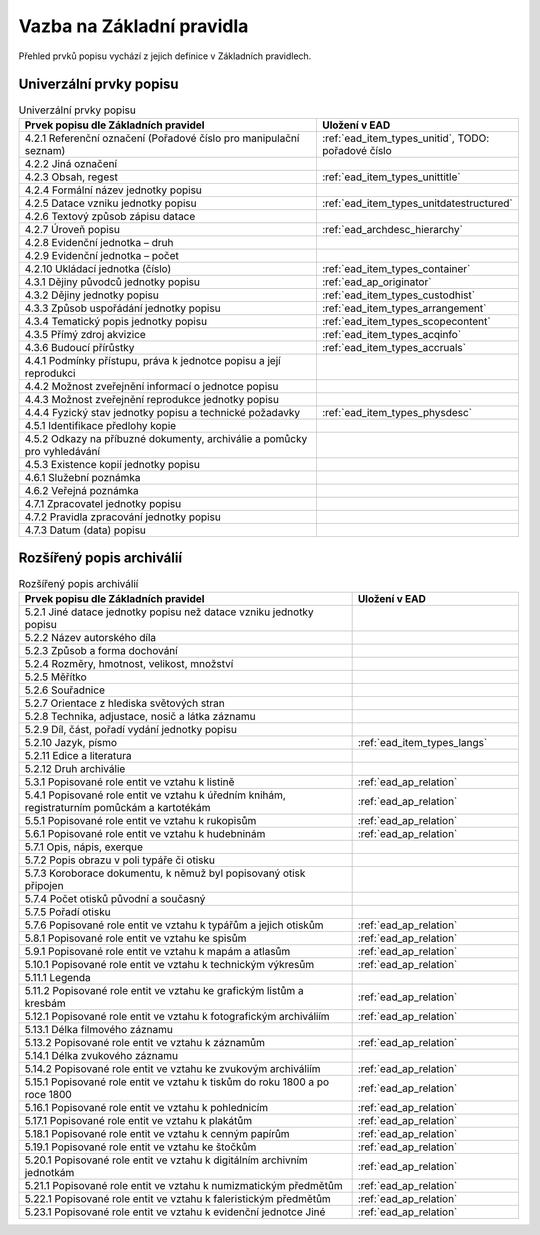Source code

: .. _ead_item_types_overview:

===================================
Vazba na Základní pravidla
===================================

Přehled prvků popisu vychází z jejich 
definice v Základních pravidlech.

Univerzální prvky popisu
=========================

.. list-table:: Univerzální prvky popisu
   :widths: 20 10
   :header-rows: 1

   * - Prvek popisu dle Základních pravidel
     - Uložení v EAD
   * - 4.2.1  Referenční označení (Pořadové číslo pro manipulační seznam)
     - :ref:`ead_item_types_unitid`, TODO: pořadové číslo
   * - 4.2.2 Jiná označení
     - 
   * - 4.2.3 Obsah, regest
     - :ref:`ead_item_types_unittitle`
   * - 4.2.4 Formální název jednotky popisu
     - 
   * - 4.2.5 Datace vzniku jednotky popisu
     - :ref:`ead_item_types_unitdatestructured`
   * - 4.2.6 Textový způsob zápisu datace
     - 
   * - 4.2.7 Úroveň popisu
     - :ref:`ead_archdesc_hierarchy`
   * - 4.2.8 Evidenční jednotka – druh
     - 
   * - 4.2.9 Evidenční jednotka – počet
     - 
   * - 4.2.10 Ukládací jednotka (číslo)
     - :ref:`ead_item_types_container`
   * - 4.3.1 Dějiny původců jednotky popisu
     - :ref:`ead_ap_originator`
   * - 4.3.2 Dějiny jednotky popisu
     - :ref:`ead_item_types_custodhist`
   * - 4.3.3 Způsob uspořádání jednotky popisu
     - :ref:`ead_item_types_arrangement`
   * - 4.3.4 Tematický popis jednotky popisu
     - :ref:`ead_item_types_scopecontent`
   * - 4.3.5 Přímý zdroj akvizice
     - :ref:`ead_item_types_acqinfo`
   * - 4.3.6 Budoucí přírůstky
     - :ref:`ead_item_types_accruals`
   * - 4.4.1 Podmínky přístupu, práva k jednotce popisu a její reprodukci
     - 
   * - 4.4.2 Možnost zveřejnění informací o jednotce popisu
     - 
   * - 4.4.3 Možnost zveřejnění reprodukce jednotky popisu
     - 
   * - 4.4.4 Fyzický stav jednotky popisu a technické požadavky
     - :ref:`ead_item_types_physdesc`
   * - 4.5.1 Identifikace předlohy kopie
     - 
   * - 4.5.2 Odkazy na příbuzné dokumenty, archiválie a pomůcky pro vyhledávání
     - 
   * - 4.5.3 Existence kopií jednotky popisu
     - 
   * - 4.6.1 Služební poznámka
     - 
   * - 4.6.2 Veřejná poznámka
     - 
   * - 4.7.1 Zpracovatel jednotky popisu
     - 
   * - 4.7.2 Pravidla zpracování jednotky popisu
     - 
   * - 4.7.3 Datum (data) popisu
     - 



Rozšířený popis archiválií
============================

.. list-table:: Rozšířený popis archiválií
   :widths: 20 10
   :header-rows: 1

   * - Prvek popisu dle Základních pravidel
     - Uložení v EAD
   * - 5.2.1 Jiné datace jednotky popisu než datace vzniku jednotky popisu
     - 
   * - 5.2.2 Název autorského díla
     - 
   * - 5.2.3 Způsob a forma dochování
     - 
   * - 5.2.4 Rozměry, hmotnost, velikost, množství
     - 
   * - 5.2.5 Měřítko
     - 
   * - 5.2.6 Souřadnice
     - 
   * - 5.2.7 Orientace z hlediska světových stran
     - 
   * - 5.2.8 Technika, adjustace, nosič a látka záznamu
     - 
   * - 5.2.9 Díl, část, pořadí vydání jednotky popisu
     - 
   * - 5.2.10 Jazyk, písmo
     - :ref:`ead_item_types_langs`
   * - 5.2.11 Edice a literatura
     - 
   * - 5.2.12 Druh archiválie
     - 
   * - 5.3.1 Popisované role entit ve vztahu k listině
     - :ref:`ead_ap_relation`
   * - 5.4.1 Popisované role entit ve vztahu k úředním knihám, registraturním pomůckám a kartotékám
     - :ref:`ead_ap_relation`
   * - 5.5.1 Popisované role entit ve vztahu k rukopisům
     - :ref:`ead_ap_relation`
   * - 5.6.1 Popisované role entit ve vztahu k hudebninám
     - :ref:`ead_ap_relation`
   * - 5.7.1 Opis, nápis, exerque
     - 
   * - 5.7.2 Popis obrazu v poli typáře či otisku
     - 
   * - 5.7.3 Koroborace dokumentu, k němuž byl popisovaný otisk připojen
     - 
   * - 5.7.4 Počet otisků původní a současný
     - 
   * - 5.7.5 Pořadí otisku
     - 
   * - 5.7.6 Popisované role entit ve vztahu k typářům a jejich otiskům
     - :ref:`ead_ap_relation`
   * - 5.8.1 Popisované role entit ve vztahu ke spisům
     - :ref:`ead_ap_relation`
   * - 5.9.1 Popisované role entit ve vztahu k mapám a atlasům
     - :ref:`ead_ap_relation`
   * - 5.10.1 Popisované role entit ve vztahu k technickým výkresům
     - :ref:`ead_ap_relation`
   * - 5.11.1 Legenda
     - 
   * - 5.11.2 Popisované role entit ve vztahu ke grafickým listům a kresbám
     - :ref:`ead_ap_relation`
   * - 5.12.1 Popisované role entit ve vztahu k fotografickým archiváliím
     - :ref:`ead_ap_relation`
   * - 5.13.1 Délka filmového záznamu
     - 
   * - 5.13.2 Popisované role entit ve vztahu k záznamům
     - :ref:`ead_ap_relation`
   * - 5.14.1 Délka zvukového záznamu
     - 
   * - 5.14.2 Popisované role entit ve vztahu ke zvukovým archiváliím
     - :ref:`ead_ap_relation`
   * - 5.15.1 Popisované role entit ve vztahu k tiskům do roku 1800 a po roce 1800
     - :ref:`ead_ap_relation`
   * - 5.16.1 Popisované role entit ve vztahu k pohlednicím
     - :ref:`ead_ap_relation`
   * - 5.17.1 Popisované role entit ve vztahu k plakátům
     - :ref:`ead_ap_relation`
   * - 5.18.1 Popisované role entit ve vztahu k cenným papírům
     - :ref:`ead_ap_relation`
   * - 5.19.1 Popisované role entit ve vztahu ke štočkům
     - :ref:`ead_ap_relation`
   * - 5.20.1 Popisované role entit ve vztahu k digitálním archivním jednotkám
     - :ref:`ead_ap_relation`
   * - 5.21.1 Popisované role entit ve vztahu k numizmatickým předmětům
     - :ref:`ead_ap_relation`
   * - 5.22.1 Popisované role entit ve vztahu k faleristickým předmětům
     - :ref:`ead_ap_relation`
   * - 5.23.1 Popisované role entit ve vztahu k evidenční jednotce Jiné
     - :ref:`ead_ap_relation`
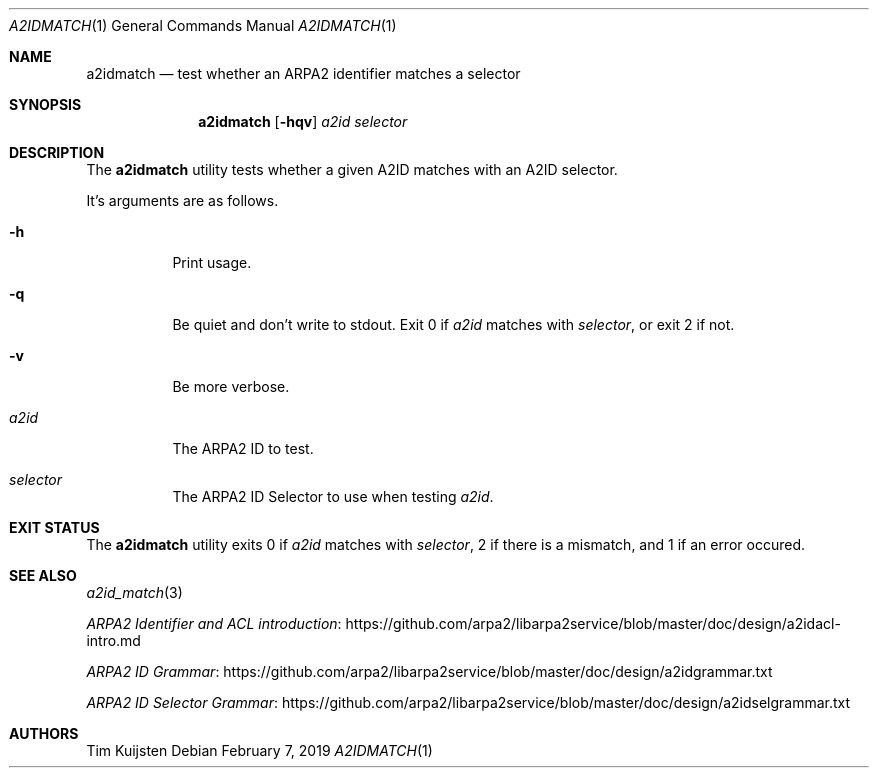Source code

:.\" Copyright (c) 2018 Tim Kuijsten
.\"
.\" Permission to use, copy, modify, and/or distribute this software for any
.\" purpose with or without fee is hereby granted, provided that the above
.\" copyright notice and this permission notice appear in all copies.
.\"
.\" THE SOFTWARE IS PROVIDED "AS IS" AND THE AUTHOR DISCLAIMS ALL WARRANTIES
.\" WITH REGARD TO THIS SOFTWARE INCLUDING ALL IMPLIED WARRANTIES OF
.\" MERCHANTABILITY AND FITNESS. IN NO EVENT SHALL THE AUTHOR BE LIABLE FOR
.\" ANY SPECIAL, DIRECT, INDIRECT, OR CONSEQUENTIAL DAMAGES OR ANY DAMAGES
.\" WHATSOEVER RESULTING FROM LOSS OF USE, DATA OR PROFITS, WHETHER IN AN
.\" ACTION OF CONTRACT, NEGLIGENCE OR OTHER TORTIOUS ACTION, ARISING OUT OF
.\" OR IN CONNECTION WITH THE USE OR PERFORMANCE OF THIS SOFTWARE.
.\"
.Dd $Mdocdate: February 7 2019 $
.Dt A2IDMATCH 1
.Os
.Sh NAME
.Nm a2idmatch
.Nd test whether an ARPA2 identifier matches a selector
.Sh SYNOPSIS
.Nm
.Op Fl hqv
.Ar a2id
.Ar selector
.Sh DESCRIPTION
The
.Nm
utility tests whether a given A2ID matches with an A2ID selector.
.Pp
It's arguments are as follows.
.Bl -tag -width Ds
.It Fl h
Print usage.
.It Fl q
Be quiet and don't write to stdout.
Exit 0 if
.Ar a2id
matches with
.Ar selector ,
or exit 2 if not.
.It Fl v
Be more verbose.
.It Ar a2id
The ARPA2 ID to test.
.It Ar selector
The ARPA2 ID Selector to use when testing
.Ar a2id .
.El
.Sh EXIT STATUS
The
.Nm
utility exits 0 if
.Ar a2id
matches with
.Ar selector ,
2 if there is a mismatch, and 1 if an error occured.
.Sh SEE ALSO
.Xr a2id_match 3
.Pp
.Lk https://github.com/arpa2/libarpa2service/blob/master/doc/design/a2idacl-intro.md "ARPA2 Identifier and ACL introduction"
.Pp
.Lk https://github.com/arpa2/libarpa2service/blob/master/doc/design/a2idgrammar.txt "ARPA2 ID Grammar"
.Pp
.Lk https://github.com/arpa2/libarpa2service/blob/master/doc/design/a2idselgrammar.txt "ARPA2 ID Selector Grammar"
.Sh AUTHORS
.An -nosplit
.An Tim Kuijsten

══════════

__Exercise brief__
Filter the data, keeping only the lines that contain "označení".

__Answer space__
   * - 4.2.1  Referenční označení (Pořadové číslo pro manipulační seznam)
   * - 4.2.2 Jiná označení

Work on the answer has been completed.